Virtual Background

What is Virtual Background?

Virtual background is a feature that uses machine learning to identify and separate a person from their background in real-time video, then either replaces the background with a custom image/video or applies blur effects. This technology enables users to maintain privacy, hide messy environments, or add professional or creative backgrounds to their video calls.

In WebRTC applications, virtual backgrounds are implemented using computer vision algorithms that perform semantic segmentation on each video frame, classifying pixels as either "person" or "background" and then processing them differently.

How Virtual Background Works

Semantic Segmentation Process

The core technology behind virtual backgrounds involves these steps:

Frame Capture: Capture video frames from the user's camera using getUserMedia()
ML Inference: Run each frame through a machine learning model that classifies every pixel as person or background
Mask Generation: The ML model outputs a segmentation mask - a grayscale image where white represents the person and black represents the background
Background Processing: Apply blur effect or replace background pixels based on the mask
Frame Composition: Combine the segmented person with the new background
Stream Output: Send the processed frames to WebRTC peer connection

Implementation with Insertable Streams

Modern WebRTC implementations use the Insertable Streams API (also called Encoded Transform API) for efficient frame processing:

// Get camera stream
const stream = await navigator.mediaDevices.getUserMedia({ video: true });

// Create video track processor
const videoTrack = stream.getVideoTracks()[0];
const processor = new MediaStreamTrackProcessor({ track: videoTrack });
const generator = new MediaStreamTrackGenerator({ kind: 'video' });

// Process frames
const transformer = new TransformStream({
  async transform(frame, controller) {
    // Run ML segmentation
    const mask = await segmentationModel.predict(frame);
    // Apply background effect
    const processedFrame = applyVirtualBackground(frame, mask, backgroundImage);
    controller.enqueue(processedFrame);
    frame.close();
  }
});

processor.readable.pipeThrough(transformer).pipeTo(generator.writable);

Machine Learning Technologies

MediaPipe Selfie Segmentation

MediaPipe is Google's open-source framework for building ML pipelines.
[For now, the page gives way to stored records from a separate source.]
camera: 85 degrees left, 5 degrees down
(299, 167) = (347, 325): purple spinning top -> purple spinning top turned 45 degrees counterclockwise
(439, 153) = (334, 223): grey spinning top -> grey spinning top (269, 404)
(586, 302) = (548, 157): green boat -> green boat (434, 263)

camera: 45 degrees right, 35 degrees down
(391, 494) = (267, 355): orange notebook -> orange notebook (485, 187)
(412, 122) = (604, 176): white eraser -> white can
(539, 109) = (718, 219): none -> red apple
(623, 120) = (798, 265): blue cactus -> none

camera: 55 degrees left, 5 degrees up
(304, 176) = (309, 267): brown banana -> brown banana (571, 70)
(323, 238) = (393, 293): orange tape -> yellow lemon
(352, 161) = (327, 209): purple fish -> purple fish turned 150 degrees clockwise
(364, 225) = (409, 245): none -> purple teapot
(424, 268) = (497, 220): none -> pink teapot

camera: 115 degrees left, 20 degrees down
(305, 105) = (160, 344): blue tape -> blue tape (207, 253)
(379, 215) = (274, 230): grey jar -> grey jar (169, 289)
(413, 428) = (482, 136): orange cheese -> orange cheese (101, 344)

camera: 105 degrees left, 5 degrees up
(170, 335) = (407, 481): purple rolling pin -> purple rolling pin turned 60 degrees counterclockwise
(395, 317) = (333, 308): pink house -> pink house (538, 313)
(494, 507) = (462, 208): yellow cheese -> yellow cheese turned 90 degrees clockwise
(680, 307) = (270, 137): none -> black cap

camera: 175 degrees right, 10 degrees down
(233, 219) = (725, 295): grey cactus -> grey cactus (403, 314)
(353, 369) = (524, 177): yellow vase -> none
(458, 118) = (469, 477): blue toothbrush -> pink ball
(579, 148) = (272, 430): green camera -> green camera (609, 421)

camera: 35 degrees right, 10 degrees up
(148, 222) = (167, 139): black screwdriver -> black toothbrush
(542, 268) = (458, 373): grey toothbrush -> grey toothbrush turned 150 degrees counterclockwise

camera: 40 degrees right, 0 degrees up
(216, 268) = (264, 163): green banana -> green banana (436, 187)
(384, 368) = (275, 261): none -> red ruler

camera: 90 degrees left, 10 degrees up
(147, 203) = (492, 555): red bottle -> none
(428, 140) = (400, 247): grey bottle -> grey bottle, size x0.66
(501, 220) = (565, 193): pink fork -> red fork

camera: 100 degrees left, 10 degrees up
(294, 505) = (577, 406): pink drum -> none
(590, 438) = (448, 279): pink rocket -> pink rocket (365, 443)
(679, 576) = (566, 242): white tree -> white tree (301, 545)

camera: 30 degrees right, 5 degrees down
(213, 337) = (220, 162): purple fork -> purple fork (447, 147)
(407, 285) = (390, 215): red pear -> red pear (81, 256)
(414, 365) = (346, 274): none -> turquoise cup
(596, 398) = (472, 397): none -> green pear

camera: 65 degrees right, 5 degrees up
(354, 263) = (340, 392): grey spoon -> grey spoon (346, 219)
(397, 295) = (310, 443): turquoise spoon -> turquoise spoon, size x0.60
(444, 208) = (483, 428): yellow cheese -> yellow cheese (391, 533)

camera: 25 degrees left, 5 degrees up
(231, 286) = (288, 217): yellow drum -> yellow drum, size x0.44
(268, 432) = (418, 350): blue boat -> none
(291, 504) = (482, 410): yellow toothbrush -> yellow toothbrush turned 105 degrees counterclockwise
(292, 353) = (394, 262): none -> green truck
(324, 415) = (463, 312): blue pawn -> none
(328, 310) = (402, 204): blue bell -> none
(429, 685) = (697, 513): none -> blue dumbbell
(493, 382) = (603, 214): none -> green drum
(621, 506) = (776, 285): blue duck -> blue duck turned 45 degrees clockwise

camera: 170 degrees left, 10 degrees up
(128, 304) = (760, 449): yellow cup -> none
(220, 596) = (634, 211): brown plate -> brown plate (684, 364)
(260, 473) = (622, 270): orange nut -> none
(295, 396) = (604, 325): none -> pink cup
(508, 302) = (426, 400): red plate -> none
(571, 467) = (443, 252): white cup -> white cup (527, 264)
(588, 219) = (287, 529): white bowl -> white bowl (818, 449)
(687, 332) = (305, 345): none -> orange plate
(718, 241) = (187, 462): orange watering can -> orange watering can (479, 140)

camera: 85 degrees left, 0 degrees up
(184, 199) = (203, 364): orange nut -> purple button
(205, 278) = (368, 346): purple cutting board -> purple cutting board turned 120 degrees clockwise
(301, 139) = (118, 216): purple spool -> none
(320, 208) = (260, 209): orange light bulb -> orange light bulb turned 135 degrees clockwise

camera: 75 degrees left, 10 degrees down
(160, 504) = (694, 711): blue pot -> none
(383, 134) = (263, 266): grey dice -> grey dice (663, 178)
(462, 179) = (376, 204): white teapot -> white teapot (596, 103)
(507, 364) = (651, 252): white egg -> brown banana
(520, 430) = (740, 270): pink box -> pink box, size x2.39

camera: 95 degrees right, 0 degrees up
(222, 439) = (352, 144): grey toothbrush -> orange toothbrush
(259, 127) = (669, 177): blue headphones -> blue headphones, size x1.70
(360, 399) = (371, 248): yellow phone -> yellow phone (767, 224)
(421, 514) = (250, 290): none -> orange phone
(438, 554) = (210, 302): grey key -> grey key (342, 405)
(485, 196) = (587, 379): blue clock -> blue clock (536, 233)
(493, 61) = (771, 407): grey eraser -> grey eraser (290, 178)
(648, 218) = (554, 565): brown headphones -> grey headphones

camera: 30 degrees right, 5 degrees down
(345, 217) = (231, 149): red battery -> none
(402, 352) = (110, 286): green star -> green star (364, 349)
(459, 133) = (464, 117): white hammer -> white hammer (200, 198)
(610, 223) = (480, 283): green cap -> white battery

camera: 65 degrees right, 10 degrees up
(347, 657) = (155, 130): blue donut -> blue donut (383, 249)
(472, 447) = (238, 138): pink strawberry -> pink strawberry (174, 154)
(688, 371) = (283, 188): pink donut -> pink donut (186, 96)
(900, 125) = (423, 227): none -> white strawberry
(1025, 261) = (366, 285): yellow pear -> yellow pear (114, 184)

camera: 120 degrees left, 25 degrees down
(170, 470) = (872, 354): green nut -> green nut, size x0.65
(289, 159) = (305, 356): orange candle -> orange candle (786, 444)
The Selfie Segmentation model is specifically optimized for person segmentation in video conferencing scenarios:

Performance: Fastest option, typically achieving 30-60 FPS on modern hardware
Accuracy: High-quality segmentation for people within 2 meters of the camera
Technology: Uses WebAssembly (WASM) for near-native performance in browsers
Model Size: Compact models (~1-3 MB) optimized for real-time use
Acceleration: Leverages XNNPACK library for hardware acceleration

MediaPipe is the same technology used in Google Meet and is the recommended solution for production WebRTC applications as of 2025.

TensorFlow.js BodyPix

BodyPix is a TensorFlow.js model for person and body part segmentation:

Performance: Moderate, 15-40 FPS depending on browser and hardware (Chrome significantly faster than Firefox)
Flexibility: Can segment individual body parts, not just person vs background
License: Apache License, suitable for commercial use
Browser Support: Good cross-browser compatibility
Model Variants: Multiple model architectures available (MobileNet, ResNet) with quality/performance tradeoffs

BodyPix is easier to integrate but generally slower than MediaPipe for simple background replacement use cases.

TensorFlow DeepLab v3+

DeepLab v3+ is a high-quality semantic segmentation model:

Accuracy: Excellent segmentation quality, better edge detection
Performance: Slower than MediaPipe/BodyPix, typically 5-15 FPS
Use Case: Better suited for pre-recorded video processing than real-time conferencing
Resource Usage: Higher CPU/GPU requirements